If a lot of tailoring is desired; go bespoke


thats a good rule. choose it for the shoulder fit.
post #9 of 54
post #10 of 54
Thread Starter 
Quote:
Originally Posted by patrickBOOTH View Post

did you fix the title for me?
post #11 of 54
What about using the center back seam?
post #12 of 54
Quote:
Originally Posted by Manton View Post
What about using the center back seam?

Quote:
Originally Posted by a tailor View Post
The second is altering the sides. the easiest way is to take in the
center back seam, but that only works well is when the customer has a
narrow back and a flat seat, and that does not happen very often. So,
let's take a look at some of the different possibilities...

..
post #13 of 54
Quote:
Originally Posted by johnnyhooks View Post
I have a thread on here talking about an Alteration mistake. I bought a 44 instead of a 42 and my tailor should have read this thread. He actually should have advised me not to touch it but thats another story.

He actually worked on it twice and it came out quite skirty. Oh well, you live and you learn. I have learned a $260 lesson; buy something that fits in the chest shoulder and armholes and keep tailoring minimal.

If a lot of tailoring is desired; go bespoke

You bought an ill-fitting, $160 sports coat.
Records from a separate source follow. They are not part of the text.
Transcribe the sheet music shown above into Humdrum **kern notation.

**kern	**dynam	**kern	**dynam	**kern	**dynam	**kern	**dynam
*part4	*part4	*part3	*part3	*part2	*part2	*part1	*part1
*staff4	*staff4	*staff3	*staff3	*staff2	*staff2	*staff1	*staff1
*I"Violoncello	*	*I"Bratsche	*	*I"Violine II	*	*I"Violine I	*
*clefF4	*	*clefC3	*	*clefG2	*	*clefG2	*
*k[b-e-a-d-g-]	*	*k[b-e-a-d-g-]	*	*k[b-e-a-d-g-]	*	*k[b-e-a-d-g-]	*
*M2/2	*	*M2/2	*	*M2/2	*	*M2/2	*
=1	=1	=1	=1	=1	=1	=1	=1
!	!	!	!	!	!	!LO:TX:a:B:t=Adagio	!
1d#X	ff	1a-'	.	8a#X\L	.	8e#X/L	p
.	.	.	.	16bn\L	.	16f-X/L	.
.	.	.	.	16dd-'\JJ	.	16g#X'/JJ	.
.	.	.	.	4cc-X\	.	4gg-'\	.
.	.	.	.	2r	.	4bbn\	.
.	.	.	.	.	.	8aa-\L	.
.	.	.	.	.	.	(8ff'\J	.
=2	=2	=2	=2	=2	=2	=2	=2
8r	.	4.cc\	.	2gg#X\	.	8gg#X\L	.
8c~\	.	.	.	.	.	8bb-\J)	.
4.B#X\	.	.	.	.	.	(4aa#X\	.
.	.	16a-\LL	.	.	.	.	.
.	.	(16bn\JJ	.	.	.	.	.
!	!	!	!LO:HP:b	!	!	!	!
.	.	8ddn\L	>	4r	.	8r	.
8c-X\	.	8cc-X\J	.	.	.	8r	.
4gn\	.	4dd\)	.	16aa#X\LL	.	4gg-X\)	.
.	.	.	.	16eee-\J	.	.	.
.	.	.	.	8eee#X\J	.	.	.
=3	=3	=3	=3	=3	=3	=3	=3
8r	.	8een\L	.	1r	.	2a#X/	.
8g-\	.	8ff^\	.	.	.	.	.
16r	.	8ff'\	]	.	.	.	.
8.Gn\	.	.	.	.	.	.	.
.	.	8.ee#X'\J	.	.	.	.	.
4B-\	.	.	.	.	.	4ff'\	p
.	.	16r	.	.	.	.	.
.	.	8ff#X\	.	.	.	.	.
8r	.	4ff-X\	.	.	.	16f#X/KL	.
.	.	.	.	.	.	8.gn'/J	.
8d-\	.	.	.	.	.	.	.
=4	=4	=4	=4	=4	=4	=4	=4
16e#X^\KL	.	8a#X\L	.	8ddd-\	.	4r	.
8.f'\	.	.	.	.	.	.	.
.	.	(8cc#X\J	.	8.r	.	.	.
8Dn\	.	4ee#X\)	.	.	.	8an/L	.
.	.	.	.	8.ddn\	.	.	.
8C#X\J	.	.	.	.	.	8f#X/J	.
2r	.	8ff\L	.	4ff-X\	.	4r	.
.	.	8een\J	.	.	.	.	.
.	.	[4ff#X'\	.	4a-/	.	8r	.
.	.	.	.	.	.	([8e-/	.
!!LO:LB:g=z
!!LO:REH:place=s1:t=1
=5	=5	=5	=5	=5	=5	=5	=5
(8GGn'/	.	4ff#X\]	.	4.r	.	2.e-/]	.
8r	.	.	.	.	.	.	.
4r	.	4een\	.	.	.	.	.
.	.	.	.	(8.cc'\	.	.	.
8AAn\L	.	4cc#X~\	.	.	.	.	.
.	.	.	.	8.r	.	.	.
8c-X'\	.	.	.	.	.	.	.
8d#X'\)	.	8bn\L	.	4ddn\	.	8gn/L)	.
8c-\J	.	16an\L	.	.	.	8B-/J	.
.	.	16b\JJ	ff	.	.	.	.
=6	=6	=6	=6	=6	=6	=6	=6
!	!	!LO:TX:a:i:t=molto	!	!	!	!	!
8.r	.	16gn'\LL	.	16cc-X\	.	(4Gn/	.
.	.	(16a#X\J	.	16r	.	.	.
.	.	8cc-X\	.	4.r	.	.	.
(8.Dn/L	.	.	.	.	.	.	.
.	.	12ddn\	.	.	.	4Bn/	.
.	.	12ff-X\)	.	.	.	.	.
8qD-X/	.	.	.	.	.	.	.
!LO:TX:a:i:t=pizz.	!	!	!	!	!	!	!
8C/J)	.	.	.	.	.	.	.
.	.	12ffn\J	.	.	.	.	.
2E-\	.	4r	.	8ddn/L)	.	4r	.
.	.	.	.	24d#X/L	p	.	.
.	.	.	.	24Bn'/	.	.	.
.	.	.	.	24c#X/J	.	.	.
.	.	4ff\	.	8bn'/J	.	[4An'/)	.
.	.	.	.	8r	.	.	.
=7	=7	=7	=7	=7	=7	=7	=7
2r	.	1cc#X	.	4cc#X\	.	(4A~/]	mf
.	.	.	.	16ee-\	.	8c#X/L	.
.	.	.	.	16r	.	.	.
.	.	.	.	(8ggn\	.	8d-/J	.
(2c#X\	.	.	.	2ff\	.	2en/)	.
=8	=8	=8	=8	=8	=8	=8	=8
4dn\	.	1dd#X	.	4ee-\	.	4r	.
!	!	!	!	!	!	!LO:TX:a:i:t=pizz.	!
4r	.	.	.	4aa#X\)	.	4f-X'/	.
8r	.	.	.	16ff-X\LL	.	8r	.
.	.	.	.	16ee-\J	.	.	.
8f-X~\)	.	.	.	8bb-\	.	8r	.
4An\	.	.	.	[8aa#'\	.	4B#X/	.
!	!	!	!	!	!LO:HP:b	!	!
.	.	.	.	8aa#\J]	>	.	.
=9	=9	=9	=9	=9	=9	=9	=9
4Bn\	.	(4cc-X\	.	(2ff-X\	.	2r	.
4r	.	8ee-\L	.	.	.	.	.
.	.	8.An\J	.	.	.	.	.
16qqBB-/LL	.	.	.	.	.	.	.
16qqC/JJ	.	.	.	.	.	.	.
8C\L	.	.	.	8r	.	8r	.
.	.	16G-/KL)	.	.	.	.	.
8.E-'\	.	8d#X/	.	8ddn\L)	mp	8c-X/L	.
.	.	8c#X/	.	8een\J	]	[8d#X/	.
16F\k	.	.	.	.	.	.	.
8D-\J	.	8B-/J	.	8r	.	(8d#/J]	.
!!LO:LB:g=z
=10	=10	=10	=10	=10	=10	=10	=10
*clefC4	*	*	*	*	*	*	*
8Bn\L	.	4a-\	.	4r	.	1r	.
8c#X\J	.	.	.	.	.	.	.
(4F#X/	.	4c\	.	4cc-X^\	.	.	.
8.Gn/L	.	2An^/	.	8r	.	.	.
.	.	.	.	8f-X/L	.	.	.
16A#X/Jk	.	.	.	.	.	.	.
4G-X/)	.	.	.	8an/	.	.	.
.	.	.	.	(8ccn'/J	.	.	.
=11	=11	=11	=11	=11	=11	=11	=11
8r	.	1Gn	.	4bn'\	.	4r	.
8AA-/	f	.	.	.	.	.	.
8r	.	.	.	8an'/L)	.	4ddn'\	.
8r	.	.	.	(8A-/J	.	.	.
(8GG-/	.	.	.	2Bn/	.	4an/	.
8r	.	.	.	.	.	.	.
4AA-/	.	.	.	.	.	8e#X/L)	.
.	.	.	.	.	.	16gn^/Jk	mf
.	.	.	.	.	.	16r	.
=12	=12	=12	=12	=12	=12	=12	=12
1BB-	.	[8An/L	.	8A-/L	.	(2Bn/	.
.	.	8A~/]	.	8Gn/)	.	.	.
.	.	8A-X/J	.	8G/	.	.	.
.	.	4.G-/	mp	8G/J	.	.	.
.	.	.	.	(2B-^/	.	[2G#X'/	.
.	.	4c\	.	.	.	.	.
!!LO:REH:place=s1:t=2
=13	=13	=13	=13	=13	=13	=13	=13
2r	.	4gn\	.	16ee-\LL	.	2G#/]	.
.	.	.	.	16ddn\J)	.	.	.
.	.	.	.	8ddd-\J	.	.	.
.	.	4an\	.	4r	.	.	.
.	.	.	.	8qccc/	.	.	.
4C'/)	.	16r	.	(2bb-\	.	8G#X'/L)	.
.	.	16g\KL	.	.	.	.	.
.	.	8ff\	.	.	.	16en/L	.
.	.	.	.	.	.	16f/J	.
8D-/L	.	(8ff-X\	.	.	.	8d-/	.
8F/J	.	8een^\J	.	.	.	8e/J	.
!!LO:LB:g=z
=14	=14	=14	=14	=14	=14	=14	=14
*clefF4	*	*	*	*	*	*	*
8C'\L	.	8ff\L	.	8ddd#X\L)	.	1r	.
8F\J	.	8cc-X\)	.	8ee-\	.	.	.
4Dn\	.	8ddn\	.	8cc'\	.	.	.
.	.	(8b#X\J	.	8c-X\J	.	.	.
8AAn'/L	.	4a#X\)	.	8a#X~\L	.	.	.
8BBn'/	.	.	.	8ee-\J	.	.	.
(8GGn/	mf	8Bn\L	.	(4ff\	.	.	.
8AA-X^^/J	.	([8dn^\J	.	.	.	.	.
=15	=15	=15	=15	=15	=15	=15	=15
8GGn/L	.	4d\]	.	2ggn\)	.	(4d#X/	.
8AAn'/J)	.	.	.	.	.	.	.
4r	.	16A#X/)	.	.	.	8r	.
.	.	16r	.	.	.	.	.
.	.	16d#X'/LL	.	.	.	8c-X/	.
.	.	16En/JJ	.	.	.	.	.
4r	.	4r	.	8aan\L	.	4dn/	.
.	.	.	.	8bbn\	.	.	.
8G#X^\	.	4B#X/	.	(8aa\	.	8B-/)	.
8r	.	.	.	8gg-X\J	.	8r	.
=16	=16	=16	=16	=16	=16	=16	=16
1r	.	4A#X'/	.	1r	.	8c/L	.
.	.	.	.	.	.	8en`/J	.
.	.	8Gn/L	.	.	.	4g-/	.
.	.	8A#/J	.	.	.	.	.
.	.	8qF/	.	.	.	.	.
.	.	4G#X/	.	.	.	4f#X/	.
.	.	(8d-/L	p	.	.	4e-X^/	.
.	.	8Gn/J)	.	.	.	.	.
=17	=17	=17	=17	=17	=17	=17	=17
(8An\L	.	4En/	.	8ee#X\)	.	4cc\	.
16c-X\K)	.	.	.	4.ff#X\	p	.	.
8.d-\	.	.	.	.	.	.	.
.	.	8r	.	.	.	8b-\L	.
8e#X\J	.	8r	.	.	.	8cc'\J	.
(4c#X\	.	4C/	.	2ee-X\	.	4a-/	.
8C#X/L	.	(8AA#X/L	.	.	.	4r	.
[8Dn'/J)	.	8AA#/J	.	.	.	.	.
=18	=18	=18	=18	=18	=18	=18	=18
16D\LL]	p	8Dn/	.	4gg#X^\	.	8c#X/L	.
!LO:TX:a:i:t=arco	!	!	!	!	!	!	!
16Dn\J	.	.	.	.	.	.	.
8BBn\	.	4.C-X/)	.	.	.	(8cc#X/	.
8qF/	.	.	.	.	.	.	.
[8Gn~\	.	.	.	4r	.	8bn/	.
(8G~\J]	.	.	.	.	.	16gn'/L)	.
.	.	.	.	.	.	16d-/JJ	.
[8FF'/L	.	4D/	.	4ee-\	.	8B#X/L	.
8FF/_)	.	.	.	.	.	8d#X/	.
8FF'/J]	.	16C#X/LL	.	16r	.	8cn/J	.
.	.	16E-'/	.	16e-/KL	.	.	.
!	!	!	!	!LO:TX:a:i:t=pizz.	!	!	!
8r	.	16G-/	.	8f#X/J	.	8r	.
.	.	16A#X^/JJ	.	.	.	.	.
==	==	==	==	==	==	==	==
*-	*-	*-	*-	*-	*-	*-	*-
I would recommend buying a good-fitting, higher-quality RTW before "go[ing] bespoke." Something must give people the impression here that one must "go bespoke" to get a good-fitting jacket.

But you're right; you should have left the tags on the jacket, your tailor should have advised you to return it, and you'd have been out nothing but some time and inconvenience.

A Tailor -- I'd be interested in seeing the same discussion of 'options to let out a jacket.'
post #14 of 54
Quote:
Originally Posted by a tailor View Post
the alts shown will not affect the balance. its a different thing.
a jacket hangs from the shoulders, thats where the balance is adjusted.
if the bottom of the coat front kicks out, the front is short. the same would apply to the back.

So are you going to write how to adjust for balance?
post #15 of 54
Thread Starter 
Quote:
Originally Posted by Bartolo View Post
You bought an ill-fitting, $160 sports coat. I would recommend buying a good-fitting, higher-quality RTW before "go[ing] bespoke." Something must give people the impression here that one must "go bespoke" to get a good-fitting jacket. But you're right; you should have left the tags on the jacket, your tailor should have advised you to return it, and you'd have been out nothing but some time and inconvenience. A Tailor -- I'd be interested in seeing the same discussion of 'options to let out a jacket.'
the only option on letting out is at the side seam and the center back. thats the only place there is any extra cloth inside. that means you can only have what the manufacture has given you. some are very skimpy and some are generous. oh yes and then theres lengthening the sleeves.